TRECHO =
----
Entenda os possíveis riscos
Alguns dos efeitos colaterais do fumacê incluem:
- irritação na garganta
- tosse
- dificuldade respiratória
- chiado no peito
- e até mesmo crises de asma em pessoas sensíveis
Caso haja contato com os olhos, pode resultar em:
- irritação
- vermelhidão
- lacrimejamento
- sensação de queimação
- visão turva temporária
A exposição prolongada ou repetida ao fumacê também pode estar associada a problemas neurológicos, como:
- distúrbios do sono
- irritabilidade
- confusão mental
- perda de memória
- e até mesmo danos cerebrais em casos graves
“Pode matar pássaros, plantas e insetos polinizadores benéficos, como abelhas, causando desequilíbrios ecológicos”, alerta Sylvia Lemos Hinrichsen, infectologista e professora na UFPE (Universidade Federal de Pernambuco).
Hinrichsen continua que o efeito do fumacê dura 30 minutos quando no ar, mas segundo a OMS há evidências de que causaria câncer em animais, o que ainda não foi confirmado em humanos.
“Mais especificamente o malathion, ou malatião, um dos venenos mais utilizados no fumacê, como ainda na agricultura e jardinagem [15,7 mil toneladas só em 2020, segundo a Embrapa]”, diz a médica.
Em 2023, um estudo da UFSC (Universidade Federal de Santa Catarina) publicado na revista internacional Environmental Pollution descobriu que o produto poderia ainda favorecer desenvolvimento de diabetes gestacional e distúrbios endócrinos.
Como se proteger do fumacê?
Um jato de inseticida lançado por veículo alcança até 50 metros. Com o ir e vir dos agentes de controle de vetores, uma única rua ou quadra pode receber várias aplicações em sequência, criando uma nuvem de gotículas finíssimas em suspensão que não só invade a parte externa das casas, como a interna também.
A orientação dada pelo Ministério da Saúde é para que portas e janelas fiquem abertas durante a aplicação do fumacê, para que os mosquitos adultos que estejam em voo sejam alcançados. Porém, adverte para que pessoas e bichos de estimação sejam retirados, ou busquem proteção, e que alimentos sejam guardados. Geralmente, o fumacê é pulverizado pela manhã, antes do sol forte.
Se entrou em contato e está apresentando sintomas, procure auxílio médico e contacte o Ceatox (Centro de Assistência Toxicológica).
“Para casos leves, de alergia de vias respiratórias pós-fumacê, inalação com solução fisiológica e uso de antialérgicos comuns costumam resolver bem”, orienta Cicero Matsuyama, otorrinolaringologista pela Unifesp (Universidade Federal de São Paulo).
Em contato com a pele, que pode ficar irritada, lave-a imediatamente com água corrente e sabão e remova as roupas, que devem ir direto para a máquina de lavar.
“Nos olhos, use somente água em abundância, mantendo pálpebras abertas para garantir a remoção completa do produto”, complementa Omar Assae, oftalmologista do Hospital Cema (SP).
Melhor sempre é a precaução
As substâncias dos fumacês costumam ser revistas com bastante frequência, até porque os mosquitos criam resistência com o tempo, tornando-as ineficazes. Atualmente, fórmulas menos tóxicas vêm sendo empregadas, à base de praletrina + imidacloprida (Cielo UVL®) e flupiradifurone + transflutrina (Fludora Co-Max®).
No entanto, ainda assim são indicadas apenas em situações emergenciais (como epidemias, nunca de forma preventiva ou periódica), quando todas as alternativas de controle tiverem sido esgotadas para conter a transmissão das arboviroses urbanas, como são chamadas doenças como dengue, zika e chikungunya.
Por isso, o fumacê, que além de se dissipar rápido no ambiente não atinge as larvas dos mosquitos, não é considerado o método número um para eliminar o Aedes aegypti.
“Ele é utilizado como parte de estratégias integradas, que também incluem medidas preventivas, como eliminação de água parada e criadouros, uso de repelentes e educação pública sobre medidas de proteção contra picadas de mosquitos”, reforça a doutora em toxicologia Waléria Guerreiro.
----
Tarefas de compreensão de figuras
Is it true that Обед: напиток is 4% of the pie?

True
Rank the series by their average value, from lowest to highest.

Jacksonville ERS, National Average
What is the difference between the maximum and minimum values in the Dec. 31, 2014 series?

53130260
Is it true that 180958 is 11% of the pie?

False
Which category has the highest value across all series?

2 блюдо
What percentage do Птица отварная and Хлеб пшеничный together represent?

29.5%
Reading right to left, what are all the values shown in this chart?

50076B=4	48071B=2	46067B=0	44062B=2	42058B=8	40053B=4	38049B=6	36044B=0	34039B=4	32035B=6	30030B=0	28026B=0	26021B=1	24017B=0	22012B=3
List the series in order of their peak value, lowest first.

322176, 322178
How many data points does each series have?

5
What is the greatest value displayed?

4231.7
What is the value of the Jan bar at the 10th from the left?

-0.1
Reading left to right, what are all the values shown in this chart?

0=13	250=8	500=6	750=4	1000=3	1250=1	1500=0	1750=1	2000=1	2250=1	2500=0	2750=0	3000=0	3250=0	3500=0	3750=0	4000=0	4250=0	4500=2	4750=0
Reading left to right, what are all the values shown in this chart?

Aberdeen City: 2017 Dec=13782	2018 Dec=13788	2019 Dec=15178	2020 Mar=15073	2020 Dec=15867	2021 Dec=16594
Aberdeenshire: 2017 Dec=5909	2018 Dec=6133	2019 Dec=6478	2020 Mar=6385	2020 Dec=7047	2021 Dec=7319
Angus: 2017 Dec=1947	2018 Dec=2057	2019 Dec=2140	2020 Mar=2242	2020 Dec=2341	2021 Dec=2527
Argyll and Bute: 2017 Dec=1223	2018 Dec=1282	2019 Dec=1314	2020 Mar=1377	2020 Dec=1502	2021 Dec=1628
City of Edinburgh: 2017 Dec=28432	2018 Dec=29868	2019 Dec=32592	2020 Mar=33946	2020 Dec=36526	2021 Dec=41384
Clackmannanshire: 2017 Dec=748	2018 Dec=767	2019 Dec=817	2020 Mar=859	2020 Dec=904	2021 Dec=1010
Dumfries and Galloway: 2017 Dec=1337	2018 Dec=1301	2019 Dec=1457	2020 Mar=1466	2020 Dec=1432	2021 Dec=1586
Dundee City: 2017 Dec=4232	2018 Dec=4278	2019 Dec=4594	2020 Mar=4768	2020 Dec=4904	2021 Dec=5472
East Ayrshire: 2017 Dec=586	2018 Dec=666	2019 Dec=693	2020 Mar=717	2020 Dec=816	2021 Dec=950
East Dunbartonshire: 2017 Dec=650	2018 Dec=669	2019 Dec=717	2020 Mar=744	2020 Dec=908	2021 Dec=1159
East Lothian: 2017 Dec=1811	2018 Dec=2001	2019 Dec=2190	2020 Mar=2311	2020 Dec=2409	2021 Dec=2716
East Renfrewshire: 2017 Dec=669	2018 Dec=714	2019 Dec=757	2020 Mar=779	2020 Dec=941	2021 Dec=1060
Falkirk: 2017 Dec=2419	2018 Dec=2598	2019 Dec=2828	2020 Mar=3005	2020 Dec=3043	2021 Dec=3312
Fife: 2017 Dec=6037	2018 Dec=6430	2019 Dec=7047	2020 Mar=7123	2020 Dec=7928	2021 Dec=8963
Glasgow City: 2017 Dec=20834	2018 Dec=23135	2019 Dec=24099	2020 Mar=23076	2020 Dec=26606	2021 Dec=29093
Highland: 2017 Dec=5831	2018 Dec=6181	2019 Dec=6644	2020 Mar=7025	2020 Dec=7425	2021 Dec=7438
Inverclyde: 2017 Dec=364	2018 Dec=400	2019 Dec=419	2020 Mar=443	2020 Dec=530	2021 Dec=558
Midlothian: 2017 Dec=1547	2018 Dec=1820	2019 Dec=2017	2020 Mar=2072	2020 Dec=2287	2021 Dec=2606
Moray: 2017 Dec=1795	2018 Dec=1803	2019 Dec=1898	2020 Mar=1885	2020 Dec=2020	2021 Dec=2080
----
TAREFA A REALIZAR = Transcreva a parte do texto sobre o fumacê que começa em "Hinrichsen continua que" e vai até "confirmado em humanos.".

RESPOSTA =
Hinrichsen continua que o efeito do fumacê dura 30 minutos quando no ar, mas segundo a OMS há evidências de que causaria câncer em animais, o que ainda não foi confirmado em humanos.